Render everything from the start of the entries down to the line containing "13: (24, 32)", both ends included, as a JSON list of strings with one string per line and no blank lines. Leave the pictures out of the answer.

Stored items
========================================================================

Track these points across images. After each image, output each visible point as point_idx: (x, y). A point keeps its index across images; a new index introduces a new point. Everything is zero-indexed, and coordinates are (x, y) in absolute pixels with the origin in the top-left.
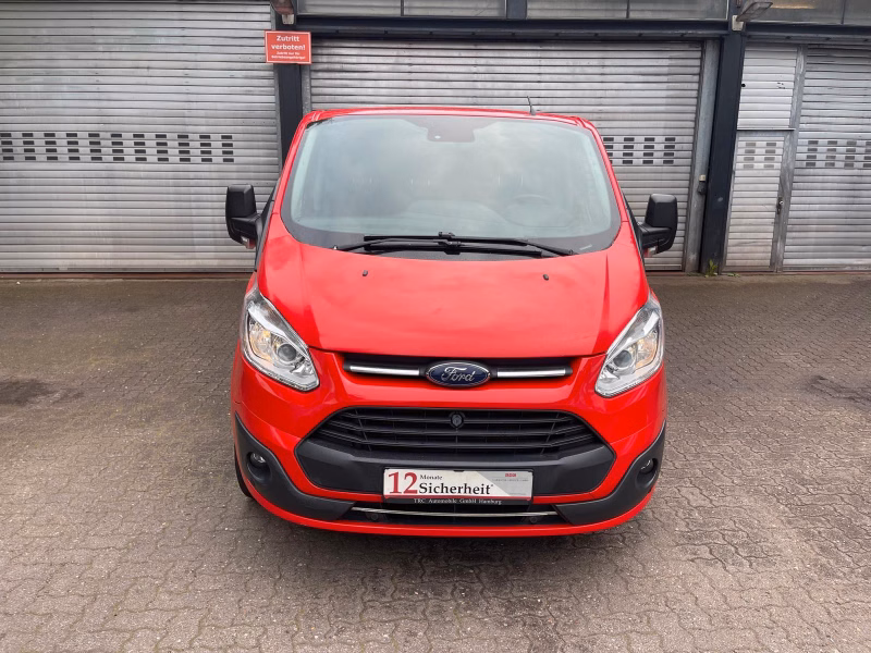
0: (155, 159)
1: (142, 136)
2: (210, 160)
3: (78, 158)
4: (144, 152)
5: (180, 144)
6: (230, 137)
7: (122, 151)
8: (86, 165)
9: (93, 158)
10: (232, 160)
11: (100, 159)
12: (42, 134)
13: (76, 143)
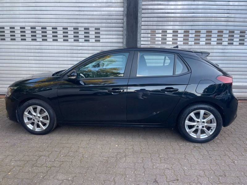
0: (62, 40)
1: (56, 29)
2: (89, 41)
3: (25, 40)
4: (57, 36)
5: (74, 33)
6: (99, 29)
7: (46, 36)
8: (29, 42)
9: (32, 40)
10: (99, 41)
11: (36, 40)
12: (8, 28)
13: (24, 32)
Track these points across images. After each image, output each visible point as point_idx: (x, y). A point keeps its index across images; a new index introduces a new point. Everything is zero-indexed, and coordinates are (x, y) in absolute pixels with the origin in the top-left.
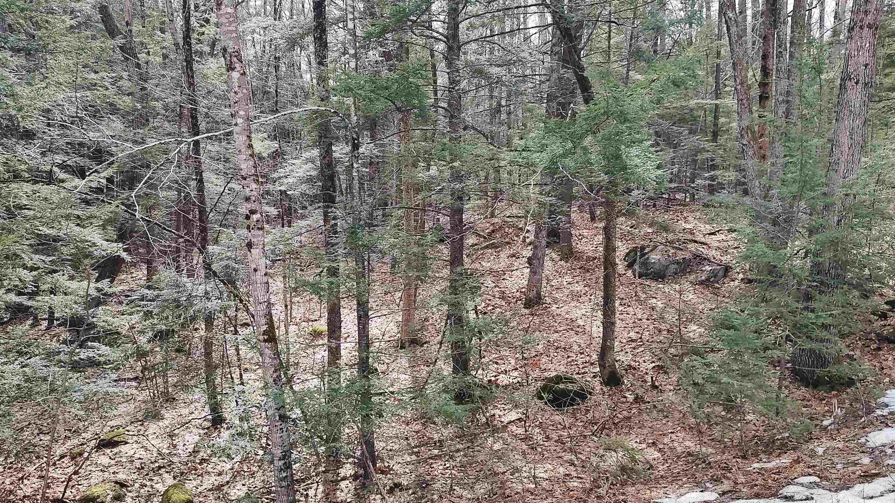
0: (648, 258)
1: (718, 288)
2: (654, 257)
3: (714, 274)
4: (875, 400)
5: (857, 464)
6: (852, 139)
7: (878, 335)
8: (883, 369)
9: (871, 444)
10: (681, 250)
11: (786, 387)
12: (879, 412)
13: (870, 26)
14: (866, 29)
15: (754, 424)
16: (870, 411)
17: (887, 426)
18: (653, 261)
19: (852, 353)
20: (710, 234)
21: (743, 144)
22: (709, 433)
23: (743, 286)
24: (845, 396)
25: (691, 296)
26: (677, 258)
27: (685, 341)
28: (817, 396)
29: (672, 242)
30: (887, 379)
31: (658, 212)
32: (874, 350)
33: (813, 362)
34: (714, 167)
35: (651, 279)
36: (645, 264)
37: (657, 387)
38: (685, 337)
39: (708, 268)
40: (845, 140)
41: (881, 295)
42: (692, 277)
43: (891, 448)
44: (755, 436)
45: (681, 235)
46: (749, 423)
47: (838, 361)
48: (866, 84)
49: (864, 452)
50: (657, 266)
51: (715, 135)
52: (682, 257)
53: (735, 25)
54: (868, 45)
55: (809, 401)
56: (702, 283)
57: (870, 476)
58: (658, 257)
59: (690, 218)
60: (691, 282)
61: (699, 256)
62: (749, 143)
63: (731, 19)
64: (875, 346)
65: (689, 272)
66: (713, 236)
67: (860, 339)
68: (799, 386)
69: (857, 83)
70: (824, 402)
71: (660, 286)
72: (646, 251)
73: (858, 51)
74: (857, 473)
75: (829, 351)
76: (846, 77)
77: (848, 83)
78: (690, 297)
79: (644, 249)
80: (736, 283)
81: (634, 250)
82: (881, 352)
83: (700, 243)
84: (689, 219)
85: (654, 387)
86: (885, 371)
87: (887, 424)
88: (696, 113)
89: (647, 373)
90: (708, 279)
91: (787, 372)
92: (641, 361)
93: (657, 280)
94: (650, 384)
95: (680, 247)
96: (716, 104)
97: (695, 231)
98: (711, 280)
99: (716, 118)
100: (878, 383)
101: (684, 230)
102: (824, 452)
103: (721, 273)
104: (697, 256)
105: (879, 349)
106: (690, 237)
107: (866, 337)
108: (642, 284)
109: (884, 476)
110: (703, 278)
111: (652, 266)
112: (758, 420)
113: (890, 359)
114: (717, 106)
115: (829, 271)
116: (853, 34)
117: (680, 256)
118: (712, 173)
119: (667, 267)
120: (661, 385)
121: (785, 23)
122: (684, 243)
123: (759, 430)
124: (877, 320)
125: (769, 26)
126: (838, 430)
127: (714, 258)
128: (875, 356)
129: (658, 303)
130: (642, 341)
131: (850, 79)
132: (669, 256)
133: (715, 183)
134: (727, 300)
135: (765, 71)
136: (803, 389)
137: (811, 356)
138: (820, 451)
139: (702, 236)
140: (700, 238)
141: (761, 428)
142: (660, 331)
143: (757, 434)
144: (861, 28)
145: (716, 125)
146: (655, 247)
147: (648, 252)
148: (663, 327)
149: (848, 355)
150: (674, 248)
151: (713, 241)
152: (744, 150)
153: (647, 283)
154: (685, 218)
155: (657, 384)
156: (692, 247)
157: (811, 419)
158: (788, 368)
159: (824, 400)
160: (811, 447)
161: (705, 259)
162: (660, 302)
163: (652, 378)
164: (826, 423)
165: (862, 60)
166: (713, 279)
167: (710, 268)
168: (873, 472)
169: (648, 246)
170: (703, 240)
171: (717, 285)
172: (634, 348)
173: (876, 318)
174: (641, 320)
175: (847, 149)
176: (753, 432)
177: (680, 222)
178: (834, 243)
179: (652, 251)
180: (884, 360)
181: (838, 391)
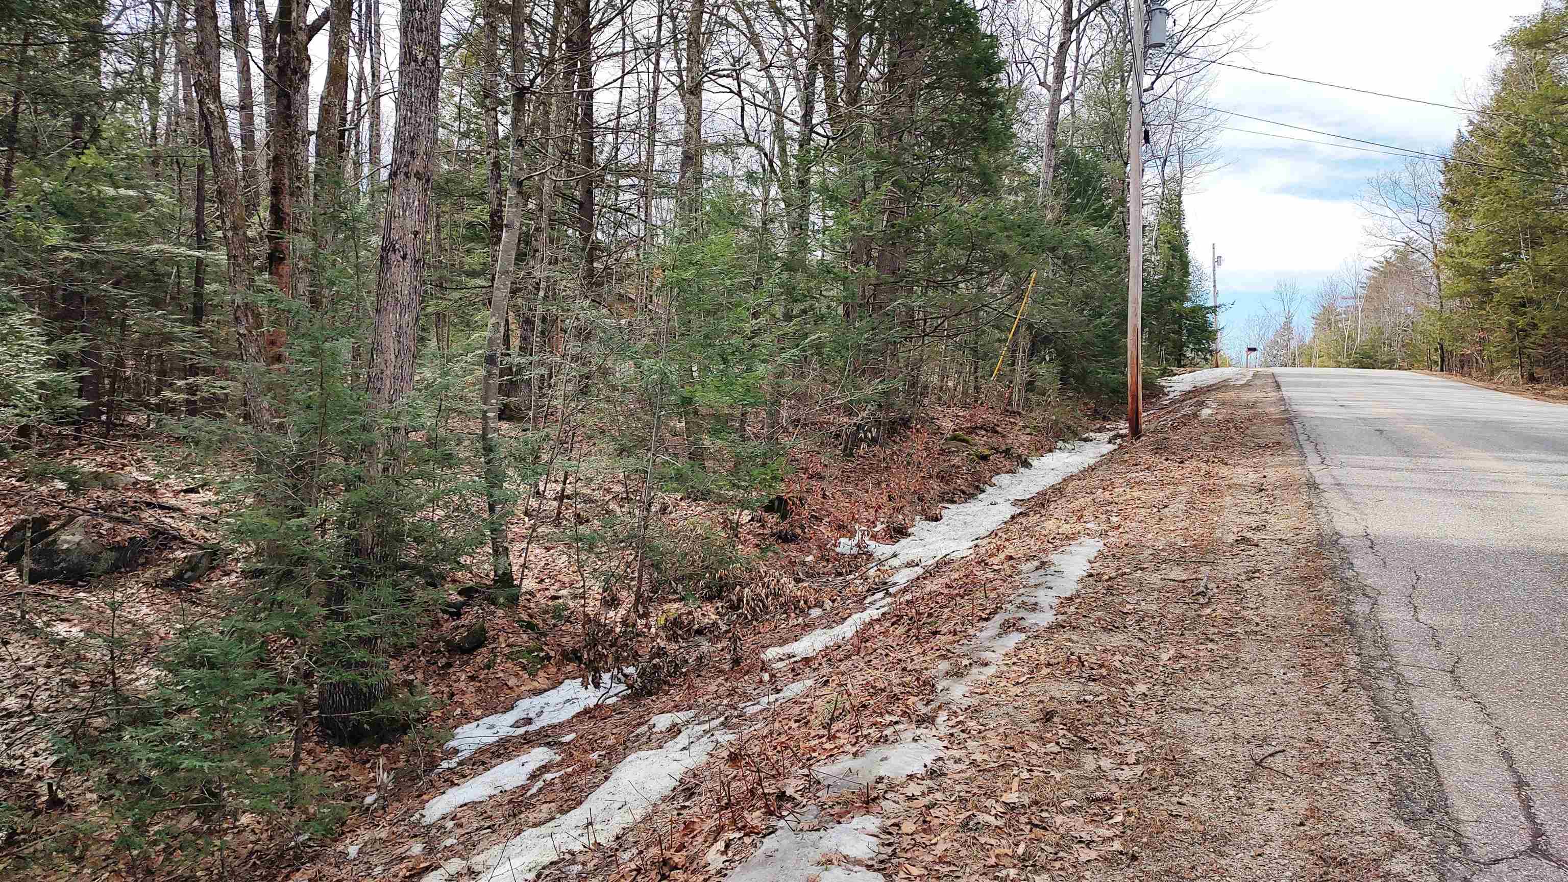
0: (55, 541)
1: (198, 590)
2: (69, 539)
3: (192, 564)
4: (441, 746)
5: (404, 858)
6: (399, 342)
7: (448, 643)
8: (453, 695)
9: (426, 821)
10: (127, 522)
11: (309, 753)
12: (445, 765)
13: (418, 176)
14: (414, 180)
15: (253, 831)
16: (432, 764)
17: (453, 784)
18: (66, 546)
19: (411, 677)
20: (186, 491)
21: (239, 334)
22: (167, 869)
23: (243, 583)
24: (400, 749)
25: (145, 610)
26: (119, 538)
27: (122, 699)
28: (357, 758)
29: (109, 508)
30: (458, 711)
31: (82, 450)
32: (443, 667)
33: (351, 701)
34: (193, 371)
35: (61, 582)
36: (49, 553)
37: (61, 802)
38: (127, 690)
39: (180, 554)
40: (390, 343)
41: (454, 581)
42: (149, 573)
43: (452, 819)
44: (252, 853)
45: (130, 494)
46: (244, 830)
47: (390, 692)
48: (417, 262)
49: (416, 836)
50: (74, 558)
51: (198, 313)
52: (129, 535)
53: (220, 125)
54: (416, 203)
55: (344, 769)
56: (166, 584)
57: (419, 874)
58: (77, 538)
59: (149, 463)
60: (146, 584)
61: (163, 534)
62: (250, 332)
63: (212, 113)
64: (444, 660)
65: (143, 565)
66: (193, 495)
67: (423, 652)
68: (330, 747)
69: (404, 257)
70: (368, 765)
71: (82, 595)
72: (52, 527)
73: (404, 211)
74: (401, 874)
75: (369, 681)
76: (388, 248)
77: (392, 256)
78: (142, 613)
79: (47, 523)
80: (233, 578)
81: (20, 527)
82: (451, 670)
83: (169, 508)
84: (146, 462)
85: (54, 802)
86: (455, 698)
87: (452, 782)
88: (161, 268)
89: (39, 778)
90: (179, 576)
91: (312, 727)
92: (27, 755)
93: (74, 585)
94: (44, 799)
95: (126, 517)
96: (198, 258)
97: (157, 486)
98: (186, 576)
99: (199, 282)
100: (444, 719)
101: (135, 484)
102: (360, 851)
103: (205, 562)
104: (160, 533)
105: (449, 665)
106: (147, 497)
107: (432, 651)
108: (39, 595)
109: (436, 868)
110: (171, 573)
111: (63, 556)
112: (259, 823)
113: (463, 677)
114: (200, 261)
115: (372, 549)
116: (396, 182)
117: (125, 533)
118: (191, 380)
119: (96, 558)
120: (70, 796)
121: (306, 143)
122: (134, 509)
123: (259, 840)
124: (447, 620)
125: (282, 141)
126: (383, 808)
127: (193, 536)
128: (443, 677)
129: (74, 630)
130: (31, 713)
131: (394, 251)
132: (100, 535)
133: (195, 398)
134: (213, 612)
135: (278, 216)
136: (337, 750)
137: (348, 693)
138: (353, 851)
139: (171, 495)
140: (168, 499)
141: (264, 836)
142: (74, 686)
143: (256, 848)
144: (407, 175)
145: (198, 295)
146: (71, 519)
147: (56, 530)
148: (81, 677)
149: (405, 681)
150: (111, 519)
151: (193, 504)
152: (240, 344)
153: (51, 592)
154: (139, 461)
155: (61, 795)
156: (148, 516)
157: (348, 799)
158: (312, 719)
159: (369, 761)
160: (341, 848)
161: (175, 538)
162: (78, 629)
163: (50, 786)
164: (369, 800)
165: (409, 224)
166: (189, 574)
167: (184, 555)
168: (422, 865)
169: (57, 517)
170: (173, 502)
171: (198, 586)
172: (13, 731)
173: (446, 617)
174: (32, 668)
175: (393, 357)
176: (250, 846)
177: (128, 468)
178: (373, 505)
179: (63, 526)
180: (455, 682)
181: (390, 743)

========================================================================

### [ANSWER SECTION]
[
  "Track these points across images. After each image, output each visible point as point_idx: (x, y). A point keeps its index across images; a new index introduces a new point. Everything is zero-indexed, and coordinates are (x, y) in absolute pixels with the origin in the top-left.",
  "0: (155, 159)",
  "1: (142, 136)",
  "2: (210, 160)",
  "3: (78, 158)",
  "4: (144, 152)",
  "5: (180, 144)",
  "6: (230, 137)",
  "7: (122, 151)",
  "8: (86, 165)",
  "9: (93, 158)",
  "10: (232, 160)",
  "11: (100, 159)",
  "12: (42, 134)",
  "13: (76, 143)",
  "0: (62, 40)",
  "1: (56, 29)",
  "2: (89, 41)",
  "3: (25, 40)",
  "4: (57, 36)",
  "5: (74, 33)",
  "6: (99, 29)",
  "7: (46, 36)",
  "8: (29, 42)",
  "9: (32, 40)",
  "10: (99, 41)",
  "11: (36, 40)",
  "12: (8, 28)",
  "13: (24, 32)"
]